NetApp is previewing its ONTAP AI-powered automated ransomware protection service, which its UK-based testing lab says can detect 99% of ransomware attacks.
ONTAP’s ARP/AI service detects ransomware attacks against data in NetApp arrays in real time. SE Lab The testing facility provides independent testing and consulting services to cybersecurity vendors and end users, awarding top products with A, AA, or AAA awards, and also funds its own comparative studies and awards. SE Labs tested NetApp ARP/AI against hundreds of known ransomware variants and achieved a 99 percent detection rate. NetApp ARP/AI detected 100 percent of legitimate files with zero false positives.
“NetApp has achieved a significant milestone in the fight against ransomware as the first and only storage vendor to offer AI-driven, on-box ransomware detection with the highest level of externally validated protection effectiveness,” said Dr. Arun Gururajan, vice president of research and data science at NetApp.
He criticized the reliance on ransomware detection using backup datasets: “Ransomware detection methods that rely solely on backup data are too slow to effectively mitigate the risks enterprises face from cybersecurity threats. NetApp ARP/AI enhances enterprise storage by providing robust built-in detection capabilities that can respond to ransomware threats in real time.” Gururajan said NetApp wants to provide “the most secure storage on the planet.”
NetApp To tell First introduced in 2021, ARP uses workload analytics in NAS (NFS and SMB) environments to proactively detect and alert on anomalous activity that may be indicative of a ransomware attack. Ransomware detection is based on:
- Identifying whether received data is encrypted or in clear
- Analytics is
- Entropy: A measure of the randomness of the data in a file
- File extension types: extensions that do not follow the normal file extension types
- File IOPS: Unusual spikes in volume activity due to data encryption
If an attack is suspected, ARP creates a new snapshot copy in addition to the existing protection provided by scheduled snapshot copies. After a learning period of up to 30 days, it detects the spread of most ransomware attacks even after only a small number of files are encrypted, automatically takes action to protect your data, and alerts you that a suspected attack is occurring.

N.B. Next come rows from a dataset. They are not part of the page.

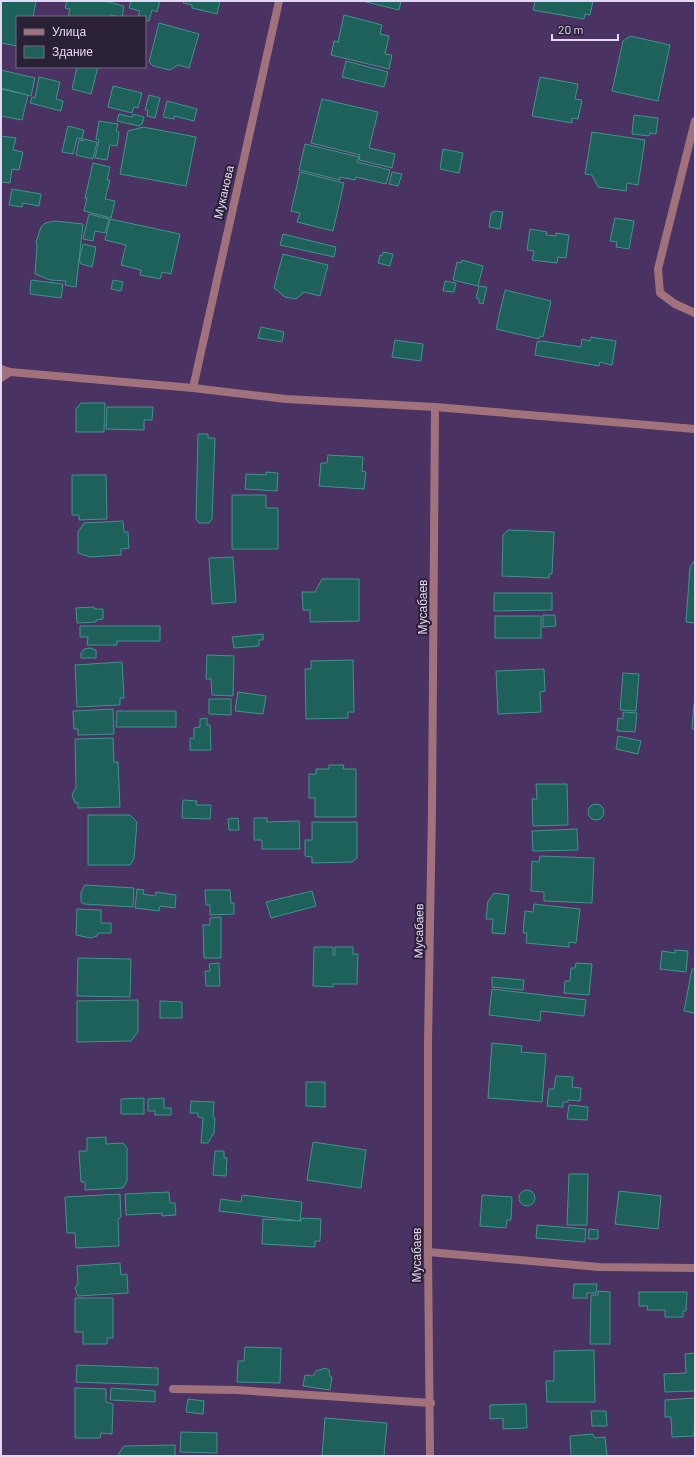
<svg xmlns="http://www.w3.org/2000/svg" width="696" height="1457" font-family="Barlow,sans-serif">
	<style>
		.building { fill: #1e615a; stroke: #3f958b }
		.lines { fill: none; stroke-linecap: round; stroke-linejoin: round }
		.minor { stroke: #a1727b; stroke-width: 8 }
		.labels { text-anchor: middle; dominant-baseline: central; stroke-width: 4; stroke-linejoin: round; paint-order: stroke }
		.street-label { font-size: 12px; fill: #e4d7f5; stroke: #2b2136 }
	</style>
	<rect width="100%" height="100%" fill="#4a3262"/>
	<g class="building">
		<polygon points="1,1 36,1 33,17 17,17 17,46 1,43"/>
		<polygon points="67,1 105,1 124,6 122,17 110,15 110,17 68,17 70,9 65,8"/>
		<polygon points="131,1 160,1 157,12 152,10 149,21 145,20 145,17 138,17 140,11 129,8"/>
		<polygon points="184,1 220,1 217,14 192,8 192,5 183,3"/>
		<polygon points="362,1 401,1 399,10"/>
		<polygon points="535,1 593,1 590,15 585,14 584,19 533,10"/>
		<polygon points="344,15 382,25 380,34 389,36 385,54 392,55 389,69 331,55 334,41 338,42"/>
		<polygon points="159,23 199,34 189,68 178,65 170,70 153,66 149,62"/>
		<polygon points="630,36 670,45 658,101 612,91 623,41"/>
		<polygon points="346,61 388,72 384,87 342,77"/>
		<polygon points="77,67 98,67 91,94 72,89"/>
		<polygon points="1,70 35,78 31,96 1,88"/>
		<polygon points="39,77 60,82 56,99 63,101 61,111 30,103 32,97 35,98"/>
		<polygon points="540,77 578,84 575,99 582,100 578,119 572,118 572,123 532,116"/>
		<polygon points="113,86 142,93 138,108 134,107 132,113 108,107"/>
		<polygon points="1,89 28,95 22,120 1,116"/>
		<polygon points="149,95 160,98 155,118 147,116 148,111 145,110"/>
		<polygon points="322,99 378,112 369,148 395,154 392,168 359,160 360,155 311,143"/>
		<polygon points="167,101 197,109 194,121 174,116 174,119 163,117"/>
		<polygon points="119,114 132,117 133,114 144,117 142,124 139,126 117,121"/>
		<polygon points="634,115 658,118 656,134 650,133 649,136 632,134"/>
		<polygon points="99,121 118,124 116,131 119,132 117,146 110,145 107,160 95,158 99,140 96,139"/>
		<polygon points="68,126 84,130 82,139 77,138 73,154 62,152"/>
		<polygon points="143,127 196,137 186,186 120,174 128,131"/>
		<polygon points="592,132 645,140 638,185 627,183 626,191 598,187 592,175 585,174"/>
		<polygon points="1,136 16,138 13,150 23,152 19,170 12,169 10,183 1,182"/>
		<polygon points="83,139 97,142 93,159 76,155 79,140 83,141"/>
		<polygon points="305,144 359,157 357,162 390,170 386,184 356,177 355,180 340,177 340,180 299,170"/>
		<polygon points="443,149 463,153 459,173 440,169"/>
		<polygon points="93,163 110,167 107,180 110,180 105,199 115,201 111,218 84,211 87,198 85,198"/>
		<polygon points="300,172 344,183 333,231 297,222 300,213 291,211"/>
		<polygon points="392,172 402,174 398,186 389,184"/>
		<polygon points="12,189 41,194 39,206 23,203 22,207 9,205"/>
		<polygon points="495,211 503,212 500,229 489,227 491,213"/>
		<polygon points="89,214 109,219 105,233 95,231 93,241 83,239"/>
		<polygon points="615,218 634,221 629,249 616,247 617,242 610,241"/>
		<polygon points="110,219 180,234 171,274 162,272 160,279 140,275 141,270 121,265 126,245 105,240"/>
		<polygon points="55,221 83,224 76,287 65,285 66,281 50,280 35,274 37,246 36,242 41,227 45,223"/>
		<polygon points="530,229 547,232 546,235 556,236 556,233 569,235 566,258 558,257 557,263 532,260 534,251 527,250"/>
		<polygon points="283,234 336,247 334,257 280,245"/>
		<polygon points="83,244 96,247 92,267 81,264 79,260"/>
		<polygon points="383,252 393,254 390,266 378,263 380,255 382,256"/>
		<polygon points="283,254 328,265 320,296 304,292 296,299 285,297 274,288"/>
		<polygon points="462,260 483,266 478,286 453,280 457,262 461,263"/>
		<polygon points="31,280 63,284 61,298 30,294"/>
		<polygon points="113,280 123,282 121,291 111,289"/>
		<polygon points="445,281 456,283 454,292 443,291"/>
		<polygon points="479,286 487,287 483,304 479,303 479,299 476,298"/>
		<polygon points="505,290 551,301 543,337 540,336 539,339 496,329"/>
		<polygon points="261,327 284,332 282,342 258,338"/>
		<polygon points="591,337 616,341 612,365 600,362 599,366 535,355 537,342 542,341 581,347 582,339 590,341"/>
		<polygon points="395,340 423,344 421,361 392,357"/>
		<polygon points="81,403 105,403 104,432 76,432 76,409"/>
		<polygon points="107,407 153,407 152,420 144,420 144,430 106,429"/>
		<polygon points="198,434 208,434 208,438 215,438 212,519 209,523 199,523 196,519"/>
		<polygon points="328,455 363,457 362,471 366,472 364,489 319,486 321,463 327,463"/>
		<polygon points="266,472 278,473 277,491 245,489 246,474 266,475"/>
		<polygon points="72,475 106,475 107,519 79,520 79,515 72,515"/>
		<polygon points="232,495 266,495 266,508 278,508 278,549 232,549"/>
		<polygon points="123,521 124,532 128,532 129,548 121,549 121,555 90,557 78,553 78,532 84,523"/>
		<polygon points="508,530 554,532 552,574 549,574 549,578 502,576 503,535"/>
		<polygon points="233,557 236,602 212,604 209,558"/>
		<polygon points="695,560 695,623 686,622 690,567"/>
		<polygon points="322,579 359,579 359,621 310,622 310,610 303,610 302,592 315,592"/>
		<polygon points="494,593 552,593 552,610 494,611"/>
		<polygon points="94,607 94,609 103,609 103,619 96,620 96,622 77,623 76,608"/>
		<polygon points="543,615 555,615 556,626 543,627"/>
		<rect x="495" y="616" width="46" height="22"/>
		<polygon points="80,626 160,626 160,641 117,641 117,645 87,645 88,637 80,637"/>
		<polygon points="263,634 263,640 259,640 259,646 234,648 232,637"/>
		<polygon points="90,648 96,650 96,658 81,658 81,653 84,649"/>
		<polygon points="207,655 234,656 233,696 212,695 211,679 206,679"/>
		<polygon points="353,660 354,712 348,712 348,718 306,719 305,669 311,669 311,661"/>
		<polygon points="122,662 124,698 120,698 120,705 77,707 75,665"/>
		<polygon points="544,669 545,691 540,692 541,712 498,714 496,671"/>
		<polygon points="623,673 639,674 636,711 620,710"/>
		<polygon points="238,692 266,696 263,714 235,711"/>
		<polygon points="209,699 231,699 231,715 209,714"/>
		<polygon points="694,703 695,703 695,729 692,729"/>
		<polygon points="113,709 114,734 78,735 78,729 74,729 73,711"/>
		<polygon points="117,711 176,711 176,727 116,727"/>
		<polygon points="623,712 637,713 635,732 617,731 618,718 623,719"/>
		<polygon points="207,718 207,725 210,725 211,750 190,750 190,738 194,738 194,728 200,727 200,719"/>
		<polygon points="618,736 641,741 638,754 616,749"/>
		<polygon points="113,738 114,762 118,762 120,807 78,808 78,803 75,803 72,795 76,787 75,739"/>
		<polygon points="329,765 344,765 343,769 356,769 356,817 315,817 315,798 309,798 309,774 316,774 316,769 329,769"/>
		<polygon points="536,784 567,784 568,825 533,826 532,799 537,799"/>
		<polygon points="183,800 197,801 196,805 211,805 210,819 182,818"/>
		<circle cx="596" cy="812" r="8"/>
		<polygon points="88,815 130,815 137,822 134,859 130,865 88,865"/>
		<polygon points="238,818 239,830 229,830 228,819"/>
		<polygon points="254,818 267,818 267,822 299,821 300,849 262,849 262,840 254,840"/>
		<polygon points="312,822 357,822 357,858 352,862 312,863 312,857 305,856 305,840 312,840"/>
		<polygon points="577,829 578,850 533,851 532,831"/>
		<polygon points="540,856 594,858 592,903 544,901 544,892 531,891 532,861 539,862"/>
		<polygon points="85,885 134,888 133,907 84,904 81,902 81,892"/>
		<polygon points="137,889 144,890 143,894 155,896 156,892 176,895 175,908 160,906 159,911 135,908"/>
		<polygon points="205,890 230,890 231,903 234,903 234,914 210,915 210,905 206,905"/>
		<polygon points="312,891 316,906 271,918 266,902"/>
		<polygon points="494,893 509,895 505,934 492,933 493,919 486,919 488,901"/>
		<polygon points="534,904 580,909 576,943 569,942 569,947 526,943 527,933 523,933 525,911 533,912"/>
		<polygon points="77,909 101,910 101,923 111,923 111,933 98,933 97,936 91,938 76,935"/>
		<polygon points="221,917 221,958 204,958 203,925 210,925 210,918"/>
		<polygon points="314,947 333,947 333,955 335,955 335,947 353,947 353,954 358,954 357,984 333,984 333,987 313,986"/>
		<polygon points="675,950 688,951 686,972 660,969 662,951 675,953"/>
		<polygon points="78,958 131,959 130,997 77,996"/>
		<polygon points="219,963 220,986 206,986 205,971 210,971 209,964"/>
		<polygon points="576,963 592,964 589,995 564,993 565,981 570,981 571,968 575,968"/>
		<polygon points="692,969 695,969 695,1013 684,1011"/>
		<polygon points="492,977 524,980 523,990 492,987"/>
		<polygon points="492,989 586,1000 584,1016 541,1011 540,1021 489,1015"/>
		<polygon points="138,1000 138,1032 131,1041 77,1042 77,1001"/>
		<polygon points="160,1001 182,1002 182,1018 160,1018"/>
		<polygon points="492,1043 522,1046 521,1052 546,1054 542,1102 488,1098"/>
		<polygon points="556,1076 573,1077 572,1087 581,1088 580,1101 568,1100 568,1102 563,1102 563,1107 547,1106 549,1089 554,1089"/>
		<polygon points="306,1082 325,1082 325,1107 306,1106"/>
		<polygon points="144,1098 144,1114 121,1114 121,1099"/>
		<polygon points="164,1098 164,1108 171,1108 171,1115 155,1115 155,1111 148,1111 148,1099"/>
		<polygon points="191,1101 214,1102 213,1117 215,1118 214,1133 208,1143 201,1143 203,1118 198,1117 198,1113 190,1113"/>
		<polygon points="569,1105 588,1107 587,1120 567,1119"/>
		<polygon points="106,1137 106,1144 123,1143 127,1148 127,1181 123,1188 85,1190 85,1182 81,1182 79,1151 87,1151 87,1138"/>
		<polygon points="313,1142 366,1150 361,1188 307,1180"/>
		<polygon points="215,1151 224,1151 224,1158 227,1158 226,1176 213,1175"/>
		<polygon points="569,1174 588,1174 587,1225 567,1225"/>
		<circle cx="527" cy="1198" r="8"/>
		<polygon points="619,1191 661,1196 658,1229 615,1224"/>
		<polygon points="169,1192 170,1203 175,1203 176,1215 162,1216 162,1213 126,1215 125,1194"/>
		<polygon points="120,1194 121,1217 118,1219 119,1246 76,1248 75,1233 67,1233 65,1197"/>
		<polygon points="242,1195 302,1202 300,1221 219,1211 221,1199 241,1202"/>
		<polygon points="482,1195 512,1197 511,1220 507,1220 506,1228 480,1226"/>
		<polygon points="302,1218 321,1219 320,1241 315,1241 315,1247 262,1244 263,1219 301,1221"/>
		<polygon points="537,1225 586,1229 585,1242 536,1238"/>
		<polygon points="589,1229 598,1230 598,1239 588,1239"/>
		<polygon points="120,1263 121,1275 127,1274 128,1293 78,1296 75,1288 78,1283 77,1266"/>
		<polygon points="574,1284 597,1284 596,1293 587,1293 587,1298 573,1298"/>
		<polygon points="598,1291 610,1292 610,1344 590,1344 591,1295 598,1295"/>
		<polygon points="639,1292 687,1292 686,1311 683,1311 683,1317 665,1317 665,1310 647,1310 648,1306 639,1306"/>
		<polygon points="75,1298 113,1298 113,1338 107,1338 107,1344 83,1344 83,1332 75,1332"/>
		<polygon points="245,1347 281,1348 280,1383 237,1382 238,1361 244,1361"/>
		<polygon points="594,1350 595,1402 547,1402 546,1381 554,1381 554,1351"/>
		<polygon points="695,1353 695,1391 665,1392 664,1374 686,1373 685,1354"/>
		<polygon points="77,1365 158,1368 158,1385 76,1382"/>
		<polygon points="326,1368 329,1370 330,1377 332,1377 330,1390 303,1386 305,1375 313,1376 316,1371"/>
		<polygon points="75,1388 106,1389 106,1402 113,1404 112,1434 101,1433 100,1438 75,1438"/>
		<polygon points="111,1388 155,1391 155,1402 110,1400"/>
		<polygon points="695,1398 694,1436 672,1437 671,1417 665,1417 665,1400"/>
		<polygon points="188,1399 204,1401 203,1414 186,1412"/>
		<polygon points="526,1404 527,1428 503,1429 503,1418 490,1419 490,1405"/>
		<polygon points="591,1411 606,1411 607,1426 592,1426"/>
		<polygon points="325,1418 387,1423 384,1456 322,1456"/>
		<polygon points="181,1432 217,1433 217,1453 180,1452"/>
		<polygon points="593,1434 595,1438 605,1437 607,1456 571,1456 570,1436"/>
		<polygon points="175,1445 175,1456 117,1456 124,1446"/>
	</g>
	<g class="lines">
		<g class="minor">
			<polyline points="695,121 658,269 660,293 675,304 695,313"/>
			<polyline points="1,369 10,372 193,388 286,399 435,407 695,429"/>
			<polyline points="1,378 10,372"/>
			<polyline points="193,388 279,1"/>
			<polyline points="428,1252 599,1267 695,1268"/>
			<polyline points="173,1389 236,1390 431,1403"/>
			<polyline points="430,1456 428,1252 428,1041 432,809 435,407"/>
		</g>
	</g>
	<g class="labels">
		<g class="street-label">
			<text transform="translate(223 192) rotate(-77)">Муканова</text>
			<text transform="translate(422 607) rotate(-90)">Мусабаев</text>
			<text transform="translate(418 931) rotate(-89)">Мусабаев</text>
			<text transform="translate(416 1255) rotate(-90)">Мусабаев</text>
		</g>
	</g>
	<rect width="696" height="1457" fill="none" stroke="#e4d7f5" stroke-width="4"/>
	<rect x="16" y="16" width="130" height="52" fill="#2b2136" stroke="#756a82"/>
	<rect x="24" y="29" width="20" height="6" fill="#a1727b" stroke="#756a82"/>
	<text x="52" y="36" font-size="12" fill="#e4d7f5">Улица</text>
	<rect x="24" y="46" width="20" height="12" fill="#1e615a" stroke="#756a82"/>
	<text x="52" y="56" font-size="12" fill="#e4d7f5">Здание</text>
	<path d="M552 34v6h66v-6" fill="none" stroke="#e4d7f5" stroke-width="2"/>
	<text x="558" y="34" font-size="12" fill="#e4d7f5" stroke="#2b2136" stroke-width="3" paint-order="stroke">20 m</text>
</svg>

ARP/AI goes further to detect ransomware attacks in near real time, including changes to file entropy, extension and header manipulation, and partial encryption.
There are no other SE Labs reports evaluating the in-array malware attack capability, so a direct comparison with other suppliers is not possible, but Infinidat has announced InfiniSafe, an automated cyber resilience system. Automated Cyber Protection (ACP).
“By leveraging the real-time monitoring that exists within many enterprise security operations centers and the speed of computing at any alert level, security teams can define triggers to automatically and instantly create immutable snapshots of their Infinidat storage environments, mitigating the risks of data corruption, data deletion, data encryption, and more,” Infinidat said.
“InfiniSafe Cyber Detection performs deep scans of block, file and database stores by presenting an immutable snapshot of InfiniBox and InfiniBoxT SSA to a powerful AI-based scanning engine. The scan uses over 200 data points to determine what data may have been compromised with 99.5% accuracy.”
Infinidat’s Cyber Detection is based on machine learning model technology from Index Engines, which is also used by Dell and IBM.
According to NetApp, their ARP/AI detection technology is continually adapting and evolving as new ransomware variants are discovered. Model parameters have non-disruptive updates that can be performed seamlessly at any time, regardless of ONTAP release cycles. ARP/AI is currently in technical preview. Customers can contact their NetApp sales representative to request to participate in the technical preview.
Download the SE Labs NetApp ARP/AI report here.